> **EXTRACT TO READ**:
During the first round of judging, 32 finalists were chosen from 148 entries in 11 categories, and the Flavor of Georgia finals were held in Athens in April.
“It’s delicious. People rave about it,” Schulz says. “Also, we want to bring awareness to doing dairy the right way. We know – because it’s how we operate – that farming can be done responsibly by treating animals humanely, providing highly nutritious food, and working with the earth – not against it.”
She says Hart Dairy, founded in 2017 by Tim Connell and Richard Watson, is the only national brand to sell milk from cows that are pasture-raised and grass-fed 365 days a year.
“Our cows are never confined. They’re always outside grazing on fresh grass,” Schulz says. “We’re the first grass-fed pasteurized dairy cow milk sold in America that’s certified humane.”
The dairy calls the milk a great post-workout drink, due to its protein and carbohydrate content, as well as a drink that the entire family can enjoy.
According to Byne, who also teaches marketing at Augusta Tech in Grovetown, 92% of the public likes fresh blueberries. However, he says, “I started going after the 8% that doesn’t like fresh blueberries and put them in another form.”
Byne Blueberry Farms, the oldest organic blueberry farm in the Southeast, and Mercier Orchards, a fourth generation family-owned apple orchard founded in 1943, started collaborating on the cider in 2012. Development of the product really started to gel in August 2020.
“It’s the first time two farms in Georgia have come together to make a product,” says Byne, who started the blueberry farm in 1980. “Apples and blueberries are super fruits, and I don’t know if anybody has ever put two super fruits together. There are a lot of health benefits to it.”

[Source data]

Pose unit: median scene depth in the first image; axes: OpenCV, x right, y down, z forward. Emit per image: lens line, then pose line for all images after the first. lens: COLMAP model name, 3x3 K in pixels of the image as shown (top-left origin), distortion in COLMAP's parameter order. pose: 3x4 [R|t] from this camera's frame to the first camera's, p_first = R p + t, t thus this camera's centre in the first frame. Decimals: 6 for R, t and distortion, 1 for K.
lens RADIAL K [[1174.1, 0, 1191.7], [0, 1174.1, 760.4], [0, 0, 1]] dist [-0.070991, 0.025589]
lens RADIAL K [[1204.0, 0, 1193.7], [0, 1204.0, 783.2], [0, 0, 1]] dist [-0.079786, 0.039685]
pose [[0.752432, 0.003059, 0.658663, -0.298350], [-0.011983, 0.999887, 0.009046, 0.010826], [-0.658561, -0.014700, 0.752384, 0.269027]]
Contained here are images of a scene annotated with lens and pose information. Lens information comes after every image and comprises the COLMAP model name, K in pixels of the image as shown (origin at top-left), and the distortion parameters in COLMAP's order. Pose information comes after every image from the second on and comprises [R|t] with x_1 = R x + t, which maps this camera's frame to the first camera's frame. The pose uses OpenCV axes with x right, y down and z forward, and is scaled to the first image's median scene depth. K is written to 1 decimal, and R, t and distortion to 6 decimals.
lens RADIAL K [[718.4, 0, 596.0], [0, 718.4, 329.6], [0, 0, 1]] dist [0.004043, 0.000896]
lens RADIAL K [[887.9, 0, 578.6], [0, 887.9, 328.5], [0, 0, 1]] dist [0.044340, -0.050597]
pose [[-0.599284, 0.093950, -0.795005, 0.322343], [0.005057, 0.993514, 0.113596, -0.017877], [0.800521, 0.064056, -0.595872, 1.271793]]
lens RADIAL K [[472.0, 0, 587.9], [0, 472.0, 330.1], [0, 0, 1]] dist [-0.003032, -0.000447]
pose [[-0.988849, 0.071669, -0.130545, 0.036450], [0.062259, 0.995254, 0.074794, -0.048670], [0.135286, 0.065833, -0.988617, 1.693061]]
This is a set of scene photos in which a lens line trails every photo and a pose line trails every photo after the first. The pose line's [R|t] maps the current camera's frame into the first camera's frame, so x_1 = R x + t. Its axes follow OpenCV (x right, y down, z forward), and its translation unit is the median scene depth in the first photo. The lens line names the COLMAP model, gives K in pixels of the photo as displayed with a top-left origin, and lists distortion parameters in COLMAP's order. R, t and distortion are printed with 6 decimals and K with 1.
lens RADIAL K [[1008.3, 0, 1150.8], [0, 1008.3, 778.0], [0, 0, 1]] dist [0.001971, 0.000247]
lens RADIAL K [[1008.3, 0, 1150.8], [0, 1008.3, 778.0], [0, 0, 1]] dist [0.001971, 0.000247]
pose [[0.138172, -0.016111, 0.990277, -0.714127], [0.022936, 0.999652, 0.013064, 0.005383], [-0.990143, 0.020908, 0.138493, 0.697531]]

> **EXERCISE 1**: According to the passage on Georgia farm products, how many finalists were chosen in the first round of judging, and from how many entries?
> **EXERCISE 2**: Resume the passage on Georgia farm products, writing on from its final sentence.
These records were taken from a separate source.

> **TASK RESPONSE 1**: 32 finalists were chosen from 148 entries.

> **TASK RESPONSE 2**:
Byne has entered Flavor of Georgia eight times, and in past years, the farm also has won in the barbecue sauces, beverages, condiments and salsas, confections and snack foods categories.
“I’ve always wanted to be creative and continue to come up with new ideas,” says Byne. “You have to come up with something that people will like and keep buying. You can have a great product, but you haven’t done anything if it’s not in a vehicle that’s marketable.”
Root of the Matter
Cassava Breads was another first-time Flavor of Georgia entrant. For the initial round of judging, Cohen submitted all four of his cheese breads – classic, garlic and herb, sweet potato herb and chili lime – and the judges selected the garlic and herb to advance to the finals.
“We made a lot of connections with UGA food scientists,” Cohen says. “It was a great opportunity for exposure.”
The entrepreneur named his company, which he founded in 2017, after cassava, a mineral-rich, ancient root that is a centuries-old sustainable food source. Calling the root the ideal foundation for his artisanal breads, Cohen says the naturally gluten-free, grain-free and vegan cassava flour naturally highlights the flavors of the breads.
He imports cassava starch flour from the Minas region of Brazil and hand-selects aged cheeses to complement his artisan recipes.
“We cater to people that love bread and cheese and to people with dietary criteria for food products,” Cohen says.
To evaluate the entries, the Flavor of Georgia judges considered technical aspects of the products such as flavor, texture and ingredient profile. The judges also take into account consumer appeal including packaging, innovation and how well the product represents the state.
Each entry is featured in the Flavor of Georgia print and digital product directory, which is seen by leading food industry buyers. Finalists are granted the right to use the Flavor of Georgia logo on their label and promotional materials, a one-year membership in Georgia Grown and the opportunity to present their product to a panel of food industry experts.
As the grand prize winner, Hart Dairy also was awarded exhibit space at the Georgia Food Industry Association Annual Convention and three consultation sessions from the UGA Food Product Innovation and Commercialization Center.
Since the beginning of Flavor of Georgia in 2007, more than 1,600 products have been entered in the contest.